» **RECORDS TO PROCESS**:
.....

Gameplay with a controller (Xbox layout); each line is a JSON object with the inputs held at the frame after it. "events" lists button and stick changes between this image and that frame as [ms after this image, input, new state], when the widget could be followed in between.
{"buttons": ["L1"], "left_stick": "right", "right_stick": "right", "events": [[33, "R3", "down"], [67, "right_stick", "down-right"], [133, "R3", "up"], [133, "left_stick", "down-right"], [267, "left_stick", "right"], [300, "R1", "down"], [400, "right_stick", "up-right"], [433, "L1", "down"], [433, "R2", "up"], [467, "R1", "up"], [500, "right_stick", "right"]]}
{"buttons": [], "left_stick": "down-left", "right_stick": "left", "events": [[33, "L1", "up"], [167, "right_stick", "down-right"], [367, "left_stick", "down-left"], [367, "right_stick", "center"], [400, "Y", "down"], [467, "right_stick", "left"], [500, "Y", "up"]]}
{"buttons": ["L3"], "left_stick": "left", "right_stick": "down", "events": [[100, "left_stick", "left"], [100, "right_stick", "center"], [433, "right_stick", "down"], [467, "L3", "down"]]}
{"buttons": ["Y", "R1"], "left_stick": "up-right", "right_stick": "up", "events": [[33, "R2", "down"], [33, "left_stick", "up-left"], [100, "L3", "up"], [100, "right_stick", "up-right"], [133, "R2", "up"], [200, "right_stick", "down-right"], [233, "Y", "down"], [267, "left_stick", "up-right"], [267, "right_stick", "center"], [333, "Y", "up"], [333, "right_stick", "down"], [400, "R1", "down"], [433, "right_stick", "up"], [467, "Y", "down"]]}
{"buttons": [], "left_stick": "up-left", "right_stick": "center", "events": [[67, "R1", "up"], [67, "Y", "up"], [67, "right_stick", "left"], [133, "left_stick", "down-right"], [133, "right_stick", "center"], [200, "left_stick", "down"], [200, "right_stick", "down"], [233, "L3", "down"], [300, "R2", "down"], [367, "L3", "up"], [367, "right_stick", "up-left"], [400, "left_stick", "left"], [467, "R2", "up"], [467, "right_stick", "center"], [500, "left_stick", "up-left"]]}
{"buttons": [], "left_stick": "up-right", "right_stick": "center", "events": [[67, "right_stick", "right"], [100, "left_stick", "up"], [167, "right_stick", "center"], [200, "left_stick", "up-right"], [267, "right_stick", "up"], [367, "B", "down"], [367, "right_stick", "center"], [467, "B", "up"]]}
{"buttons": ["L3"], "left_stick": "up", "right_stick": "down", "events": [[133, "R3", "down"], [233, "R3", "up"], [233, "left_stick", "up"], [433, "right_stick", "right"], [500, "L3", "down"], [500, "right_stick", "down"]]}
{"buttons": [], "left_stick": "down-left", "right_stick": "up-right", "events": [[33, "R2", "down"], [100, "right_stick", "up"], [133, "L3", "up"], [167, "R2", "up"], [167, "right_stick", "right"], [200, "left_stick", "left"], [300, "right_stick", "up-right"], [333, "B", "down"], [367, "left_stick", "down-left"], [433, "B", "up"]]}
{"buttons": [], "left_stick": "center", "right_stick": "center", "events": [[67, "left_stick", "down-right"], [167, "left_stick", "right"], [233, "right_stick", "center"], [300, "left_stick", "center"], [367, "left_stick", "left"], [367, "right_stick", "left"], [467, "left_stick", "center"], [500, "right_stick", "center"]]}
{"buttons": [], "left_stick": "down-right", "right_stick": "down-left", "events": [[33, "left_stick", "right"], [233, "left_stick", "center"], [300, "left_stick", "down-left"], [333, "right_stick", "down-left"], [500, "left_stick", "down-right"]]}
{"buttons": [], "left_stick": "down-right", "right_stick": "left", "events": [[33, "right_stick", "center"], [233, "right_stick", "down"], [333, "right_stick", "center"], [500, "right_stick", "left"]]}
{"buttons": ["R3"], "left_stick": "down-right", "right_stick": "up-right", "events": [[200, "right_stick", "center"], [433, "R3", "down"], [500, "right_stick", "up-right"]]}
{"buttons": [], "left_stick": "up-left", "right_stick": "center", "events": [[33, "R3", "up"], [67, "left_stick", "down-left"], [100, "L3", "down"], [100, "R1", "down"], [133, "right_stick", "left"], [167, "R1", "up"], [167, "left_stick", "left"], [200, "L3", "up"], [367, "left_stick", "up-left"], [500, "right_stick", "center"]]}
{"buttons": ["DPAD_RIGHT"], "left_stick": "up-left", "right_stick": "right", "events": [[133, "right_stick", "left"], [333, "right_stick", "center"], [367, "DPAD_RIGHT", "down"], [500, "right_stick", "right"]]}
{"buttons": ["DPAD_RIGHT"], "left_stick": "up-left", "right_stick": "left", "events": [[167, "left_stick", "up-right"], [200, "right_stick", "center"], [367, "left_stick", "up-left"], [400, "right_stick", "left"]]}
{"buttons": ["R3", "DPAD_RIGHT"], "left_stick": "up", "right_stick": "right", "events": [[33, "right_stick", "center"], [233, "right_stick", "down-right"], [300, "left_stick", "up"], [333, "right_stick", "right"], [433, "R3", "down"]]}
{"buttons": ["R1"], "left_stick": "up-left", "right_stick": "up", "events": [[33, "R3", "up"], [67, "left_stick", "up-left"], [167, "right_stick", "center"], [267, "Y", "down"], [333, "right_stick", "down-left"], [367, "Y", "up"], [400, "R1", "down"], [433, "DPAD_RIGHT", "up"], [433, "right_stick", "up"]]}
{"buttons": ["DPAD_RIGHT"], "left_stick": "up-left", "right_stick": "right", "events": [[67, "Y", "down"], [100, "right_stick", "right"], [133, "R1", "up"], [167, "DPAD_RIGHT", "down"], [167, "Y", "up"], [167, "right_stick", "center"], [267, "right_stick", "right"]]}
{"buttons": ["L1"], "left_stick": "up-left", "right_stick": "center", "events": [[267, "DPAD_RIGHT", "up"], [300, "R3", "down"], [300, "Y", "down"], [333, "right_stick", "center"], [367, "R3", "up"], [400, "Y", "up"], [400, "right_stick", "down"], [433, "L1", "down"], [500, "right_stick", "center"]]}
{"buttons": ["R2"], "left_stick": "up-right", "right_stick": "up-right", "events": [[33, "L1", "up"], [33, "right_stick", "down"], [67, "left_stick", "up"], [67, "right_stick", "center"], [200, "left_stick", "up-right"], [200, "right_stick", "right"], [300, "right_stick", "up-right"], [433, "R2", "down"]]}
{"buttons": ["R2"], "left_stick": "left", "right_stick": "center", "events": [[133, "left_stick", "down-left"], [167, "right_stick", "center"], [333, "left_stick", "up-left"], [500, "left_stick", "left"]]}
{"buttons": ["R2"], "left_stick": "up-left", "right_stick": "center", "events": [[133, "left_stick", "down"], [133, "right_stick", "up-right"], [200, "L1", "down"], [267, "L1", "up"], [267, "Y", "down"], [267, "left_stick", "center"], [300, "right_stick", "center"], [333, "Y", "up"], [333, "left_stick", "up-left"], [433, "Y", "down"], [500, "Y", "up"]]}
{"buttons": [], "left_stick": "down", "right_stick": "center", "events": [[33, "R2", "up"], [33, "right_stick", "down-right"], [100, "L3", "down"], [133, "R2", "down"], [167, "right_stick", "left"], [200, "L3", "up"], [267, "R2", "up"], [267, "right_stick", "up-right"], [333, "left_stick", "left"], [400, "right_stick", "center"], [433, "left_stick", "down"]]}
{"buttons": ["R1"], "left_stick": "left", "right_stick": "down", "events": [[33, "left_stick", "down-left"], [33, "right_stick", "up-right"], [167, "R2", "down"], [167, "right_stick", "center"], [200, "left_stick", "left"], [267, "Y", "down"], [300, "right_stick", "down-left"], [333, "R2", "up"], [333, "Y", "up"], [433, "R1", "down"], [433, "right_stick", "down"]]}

.....

» **TASK STATEMENT**: Exactly as they stand above, retype all of the records.

» **RESULT OF THIS TASK**:
Gameplay with a controller (Xbox layout); each line is a JSON object with the inputs held at the frame after it. "events" lists button and stick changes between this image and that frame as [ms after this image, input, new state], when the widget could be followed in between.
{"buttons": ["L1"], "left_stick": "right", "right_stick": "right", "events": [[33, "R3", "down"], [67, "right_stick", "down-right"], [133, "R3", "up"], [133, "left_stick", "down-right"], [267, "left_stick", "right"], [300, "R1", "down"], [400, "right_stick", "up-right"], [433, "L1", "down"], [433, "R2", "up"], [467, "R1", "up"], [500, "right_stick", "right"]]}
{"buttons": [], "left_stick": "down-left", "right_stick": "left", "events": [[33, "L1", "up"], [167, "right_stick", "down-right"], [367, "left_stick", "down-left"], [367, "right_stick", "center"], [400, "Y", "down"], [467, "right_stick", "left"], [500, "Y", "up"]]}
{"buttons": ["L3"], "left_stick": "left", "right_stick": "down", "events": [[100, "left_stick", "left"], [100, "right_stick", "center"], [433, "right_stick", "down"], [467, "L3", "down"]]}
{"buttons": ["Y", "R1"], "left_stick": "up-right", "right_stick": "up", "events": [[33, "R2", "down"], [33, "left_stick", "up-left"], [100, "L3", "up"], [100, "right_stick", "up-right"], [133, "R2", "up"], [200, "right_stick", "down-right"], [233, "Y", "down"], [267, "left_stick", "up-right"], [267, "right_stick", "center"], [333, "Y", "up"], [333, "right_stick", "down"], [400, "R1", "down"], [433, "right_stick", "up"], [467, "Y", "down"]]}
{"buttons": [], "left_stick": "up-left", "right_stick": "center", "events": [[67, "R1", "up"], [67, "Y", "up"], [67, "right_stick", "left"], [133, "left_stick", "down-right"], [133, "right_stick", "center"], [200, "left_stick", "down"], [200, "right_stick", "down"], [233, "L3", "down"], [300, "R2", "down"], [367, "L3", "up"], [367, "right_stick", "up-left"], [400, "left_stick", "left"], [467, "R2", "up"], [467, "right_stick", "center"], [500, "left_stick", "up-left"]]}
{"buttons": [], "left_stick": "up-right", "right_stick": "center", "events": [[67, "right_stick", "right"], [100, "left_stick", "up"], [167, "right_stick", "center"], [200, "left_stick", "up-right"], [267, "right_stick", "up"], [367, "B", "down"], [367, "right_stick", "center"], [467, "B", "up"]]}
{"buttons": ["L3"], "left_stick": "up", "right_stick": "down", "events": [[133, "R3", "down"], [233, "R3", "up"], [233, "left_stick", "up"], [433, "right_stick", "right"], [500, "L3", "down"], [500, "right_stick", "down"]]}
{"buttons": [], "left_stick": "down-left", "right_stick": "up-right", "events": [[33, "R2", "down"], [100, "right_stick", "up"], [133, "L3", "up"], [167, "R2", "up"], [167, "right_stick", "right"], [200, "left_stick", "left"], [300, "right_stick", "up-right"], [333, "B", "down"], [367, "left_stick", "down-left"], [433, "B", "up"]]}
{"buttons": [], "left_stick": "center", "right_stick": "center", "events": [[67, "left_stick", "down-right"], [167, "left_stick", "right"], [233, "right_stick", "center"], [300, "left_stick", "center"], [367, "left_stick", "left"], [367, "right_stick", "left"], [467, "left_stick", "center"], [500, "right_stick", "center"]]}
{"buttons": [], "left_stick": "down-right", "right_stick": "down-left", "events": [[33, "left_stick", "right"], [233, "left_stick", "center"], [300, "left_stick", "down-left"], [333, "right_stick", "down-left"], [500, "left_stick", "down-right"]]}
{"buttons": [], "left_stick": "down-right", "right_stick": "left", "events": [[33, "right_stick", "center"], [233, "right_stick", "down"], [333, "right_stick", "center"], [500, "right_stick", "left"]]}
{"buttons": ["R3"], "left_stick": "down-right", "right_stick": "up-right", "events": [[200, "right_stick", "center"], [433, "R3", "down"], [500, "right_stick", "up-right"]]}
{"buttons": [], "left_stick": "up-left", "right_stick": "center", "events": [[33, "R3", "up"], [67, "left_stick", "down-left"], [100, "L3", "down"], [100, "R1", "down"], [133, "right_stick", "left"], [167, "R1", "up"], [167, "left_stick", "left"], [200, "L3", "up"], [367, "left_stick", "up-left"], [500, "right_stick", "center"]]}
{"buttons": ["DPAD_RIGHT"], "left_stick": "up-left", "right_stick": "right", "events": [[133, "right_stick", "left"], [333, "right_stick", "center"], [367, "DPAD_RIGHT", "down"], [500, "right_stick", "right"]]}
{"buttons": ["DPAD_RIGHT"], "left_stick": "up-left", "right_stick": "left", "events": [[167, "left_stick", "up-right"], [200, "right_stick", "center"], [367, "left_stick", "up-left"], [400, "right_stick", "left"]]}
{"buttons": ["R3", "DPAD_RIGHT"], "left_stick": "up", "right_stick": "right", "events": [[33, "right_stick", "center"], [233, "right_stick", "down-right"], [300, "left_stick", "up"], [333, "right_stick", "right"], [433, "R3", "down"]]}
{"buttons": ["R1"], "left_stick": "up-left", "right_stick": "up", "events": [[33, "R3", "up"], [67, "left_stick", "up-left"], [167, "right_stick", "center"], [267, "Y", "down"], [333, "right_stick", "down-left"], [367, "Y", "up"], [400, "R1", "down"], [433, "DPAD_RIGHT", "up"], [433, "right_stick", "up"]]}
{"buttons": ["DPAD_RIGHT"], "left_stick": "up-left", "right_stick": "right", "events": [[67, "Y", "down"], [100, "right_stick", "right"], [133, "R1", "up"], [167, "DPAD_RIGHT", "down"], [167, "Y", "up"], [167, "right_stick", "center"], [267, "right_stick", "right"]]}
{"buttons": ["L1"], "left_stick": "up-left", "right_stick": "center", "events": [[267, "DPAD_RIGHT", "up"], [300, "R3", "down"], [300, "Y", "down"], [333, "right_stick", "center"], [367, "R3", "up"], [400, "Y", "up"], [400, "right_stick", "down"], [433, "L1", "down"], [500, "right_stick", "center"]]}
{"buttons": ["R2"], "left_stick": "up-right", "right_stick": "up-right", "events": [[33, "L1", "up"], [33, "right_stick", "down"], [67, "left_stick", "up"], [67, "right_stick", "center"], [200, "left_stick", "up-right"], [200, "right_stick", "right"], [300, "right_stick", "up-right"], [433, "R2", "down"]]}
{"buttons": ["R2"], "left_stick": "left", "right_stick": "center", "events": [[133, "left_stick", "down-left"], [167, "right_stick", "center"], [333, "left_stick", "up-left"], [500, "left_stick", "left"]]}
{"buttons": ["R2"], "left_stick": "up-left", "right_stick": "center", "events": [[133, "left_stick", "down"], [133, "right_stick", "up-right"], [200, "L1", "down"], [267, "L1", "up"], [267, "Y", "down"], [267, "left_stick", "center"], [300, "right_stick", "center"], [333, "Y", "up"], [333, "left_stick", "up-left"], [433, "Y", "down"], [500, "Y", "up"]]}
{"buttons": [], "left_stick": "down", "right_stick": "center", "events": [[33, "R2", "up"], [33, "right_stick", "down-right"], [100, "L3", "down"], [133, "R2", "down"], [167, "right_stick", "left"], [200, "L3", "up"], [267, "R2", "up"], [267, "right_stick", "up-right"], [333, "left_stick", "left"], [400, "right_stick", "center"], [433, "left_stick", "down"]]}
{"buttons": ["R1"], "left_stick": "left", "right_stick": "down", "events": [[33, "left_stick", "down-left"], [33, "right_stick", "up-right"], [167, "R2", "down"], [167, "right_stick", "center"], [200, "left_stick", "left"], [267, "Y", "down"], [300, "right_stick", "down-left"], [333, "R2", "up"], [333, "Y", "up"], [433, "R1", "down"], [433, "right_stick", "down"]]}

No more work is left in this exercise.